The full listing should be transcribed verbatim.
================================
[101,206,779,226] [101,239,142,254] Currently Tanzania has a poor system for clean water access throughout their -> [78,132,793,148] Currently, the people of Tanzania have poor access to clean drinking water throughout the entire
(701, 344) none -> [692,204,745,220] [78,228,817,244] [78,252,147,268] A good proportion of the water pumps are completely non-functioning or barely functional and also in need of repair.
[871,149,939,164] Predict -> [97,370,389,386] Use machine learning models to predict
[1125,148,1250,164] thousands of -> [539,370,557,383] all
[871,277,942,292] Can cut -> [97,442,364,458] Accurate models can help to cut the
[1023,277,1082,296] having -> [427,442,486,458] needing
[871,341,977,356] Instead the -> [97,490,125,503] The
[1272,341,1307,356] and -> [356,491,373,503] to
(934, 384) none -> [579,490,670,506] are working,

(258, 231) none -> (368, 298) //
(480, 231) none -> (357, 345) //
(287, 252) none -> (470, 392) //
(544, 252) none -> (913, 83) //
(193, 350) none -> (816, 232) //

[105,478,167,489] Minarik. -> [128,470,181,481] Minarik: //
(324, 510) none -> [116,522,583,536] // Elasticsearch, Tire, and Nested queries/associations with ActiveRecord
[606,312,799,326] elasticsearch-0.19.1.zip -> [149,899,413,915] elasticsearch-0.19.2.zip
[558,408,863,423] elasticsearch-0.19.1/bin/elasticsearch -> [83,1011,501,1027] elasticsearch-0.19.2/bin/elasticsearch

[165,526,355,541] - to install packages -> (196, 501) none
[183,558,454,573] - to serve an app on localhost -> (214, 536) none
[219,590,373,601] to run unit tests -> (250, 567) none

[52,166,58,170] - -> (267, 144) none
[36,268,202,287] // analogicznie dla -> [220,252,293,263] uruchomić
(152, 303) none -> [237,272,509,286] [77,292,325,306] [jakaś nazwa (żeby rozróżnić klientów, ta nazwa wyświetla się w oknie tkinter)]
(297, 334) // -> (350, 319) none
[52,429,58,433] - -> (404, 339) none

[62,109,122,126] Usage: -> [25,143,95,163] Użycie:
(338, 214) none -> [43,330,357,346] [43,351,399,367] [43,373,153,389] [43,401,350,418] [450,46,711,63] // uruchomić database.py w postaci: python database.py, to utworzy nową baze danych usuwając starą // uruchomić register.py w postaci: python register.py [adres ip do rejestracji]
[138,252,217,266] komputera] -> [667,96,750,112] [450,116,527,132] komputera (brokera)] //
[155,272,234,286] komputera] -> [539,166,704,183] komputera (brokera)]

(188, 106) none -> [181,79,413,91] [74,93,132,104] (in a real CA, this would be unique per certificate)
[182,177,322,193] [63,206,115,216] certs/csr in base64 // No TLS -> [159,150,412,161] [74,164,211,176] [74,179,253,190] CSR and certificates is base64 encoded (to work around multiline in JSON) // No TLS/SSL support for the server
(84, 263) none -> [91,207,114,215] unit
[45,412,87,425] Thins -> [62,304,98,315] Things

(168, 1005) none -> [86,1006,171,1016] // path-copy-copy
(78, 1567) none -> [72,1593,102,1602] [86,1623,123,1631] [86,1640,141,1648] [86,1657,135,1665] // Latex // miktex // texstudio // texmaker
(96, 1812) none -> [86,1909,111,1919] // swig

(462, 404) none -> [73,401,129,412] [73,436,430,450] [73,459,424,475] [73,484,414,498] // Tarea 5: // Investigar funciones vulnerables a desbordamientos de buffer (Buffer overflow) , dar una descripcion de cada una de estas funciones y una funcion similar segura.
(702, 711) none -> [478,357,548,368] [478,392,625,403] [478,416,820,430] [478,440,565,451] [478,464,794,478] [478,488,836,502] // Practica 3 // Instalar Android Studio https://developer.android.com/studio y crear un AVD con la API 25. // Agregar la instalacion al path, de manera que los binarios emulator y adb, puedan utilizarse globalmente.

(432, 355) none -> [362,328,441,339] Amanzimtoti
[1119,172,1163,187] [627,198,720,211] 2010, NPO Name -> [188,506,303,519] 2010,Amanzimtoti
================================
__Response to the exercise__.
[101,206,779,226] [101,239,142,254] Currently Tanzania has a poor system for clean water access throughout their -> [78,132,793,148] Currently, the people of Tanzania have poor access to clean drinking water throughout the entire
(701, 344) none -> [692,204,745,220] [78,228,817,244] [78,252,147,268] A good proportion of the water pumps are completely non-functioning or barely functional and also in need of repair.
[871,149,939,164] Predict -> [97,370,389,386] Use machine learning models to predict
[1125,148,1250,164] thousands of -> [539,370,557,383] all
[871,277,942,292] Can cut -> [97,442,364,458] Accurate models can help to cut the
[1023,277,1082,296] having -> [427,442,486,458] needing
[871,341,977,356] Instead the -> [97,490,125,503] The
[1272,341,1307,356] and -> [356,491,373,503] to
(934, 384) none -> [579,490,670,506] are working,

(258, 231) none -> (368, 298) //
(480, 231) none -> (357, 345) //
(287, 252) none -> (470, 392) //
(544, 252) none -> (913, 83) //
(193, 350) none -> (816, 232) //

[105,478,167,489] Minarik. -> [128,470,181,481] Minarik: //
(324, 510) none -> [116,522,583,536] // Elasticsearch, Tire, and Nested queries/associations with ActiveRecord
[606,312,799,326] elasticsearch-0.19.1.zip -> [149,899,413,915] elasticsearch-0.19.2.zip
[558,408,863,423] elasticsearch-0.19.1/bin/elasticsearch -> [83,1011,501,1027] elasticsearch-0.19.2/bin/elasticsearch

[165,526,355,541] - to install packages -> (196, 501) none
[183,558,454,573] - to serve an app on localhost -> (214, 536) none
[219,590,373,601] to run unit tests -> (250, 567) none

[52,166,58,170] - -> (267, 144) none
[36,268,202,287] // analogicznie dla -> [220,252,293,263] uruchomić
(152, 303) none -> [237,272,509,286] [77,292,325,306] [jakaś nazwa (żeby rozróżnić klientów, ta nazwa wyświetla się w oknie tkinter)]
(297, 334) // -> (350, 319) none
[52,429,58,433] - -> (404, 339) none

[62,109,122,126] Usage: -> [25,143,95,163] Użycie:
(338, 214) none -> [43,330,357,346] [43,351,399,367] [43,373,153,389] [43,401,350,418] [450,46,711,63] // uruchomić database.py w postaci: python database.py, to utworzy nową baze danych usuwając starą // uruchomić register.py w postaci: python register.py [adres ip do rejestracji]
[138,252,217,266] komputera] -> [667,96,750,112] [450,116,527,132] komputera (brokera)] //
[155,272,234,286] komputera] -> [539,166,704,183] komputera (brokera)]

(188, 106) none -> [181,79,413,91] [74,93,132,104] (in a real CA, this would be unique per certificate)
[182,177,322,193] [63,206,115,216] certs/csr in base64 // No TLS -> [159,150,412,161] [74,164,211,176] [74,179,253,190] CSR and certificates is base64 encoded (to work around multiline in JSON) // No TLS/SSL support for the server
(84, 263) none -> [91,207,114,215] unit
[45,412,87,425] Thins -> [62,304,98,315] Things

(168, 1005) none -> [86,1006,171,1016] // path-copy-copy
(78, 1567) none -> [72,1593,102,1602] [86,1623,123,1631] [86,1640,141,1648] [86,1657,135,1665] // Latex // miktex // texstudio // texmaker
(96, 1812) none -> [86,1909,111,1919] // swig

(462, 404) none -> [73,401,129,412] [73,436,430,450] [73,459,424,475] [73,484,414,498] // Tarea 5: // Investigar funciones vulnerables a desbordamientos de buffer (Buffer overflow) , dar una descripcion de cada una de estas funciones y una funcion similar segura.
(702, 711) none -> [478,357,548,368] [478,392,625,403] [478,416,820,430] [478,440,565,451] [478,464,794,478] [478,488,836,502] // Practica 3 // Instalar Android Studio https://developer.android.com/studio y crear un AVD con la API 25. // Agregar la instalacion al path, de manera que los binarios emulator y adb, puedan utilizarse globalmente.

(432, 355) none -> [362,328,441,339] Amanzimtoti
[1119,172,1163,187] [627,198,720,211] 2010, NPO Name -> [188,506,303,519] 2010,Amanzimtoti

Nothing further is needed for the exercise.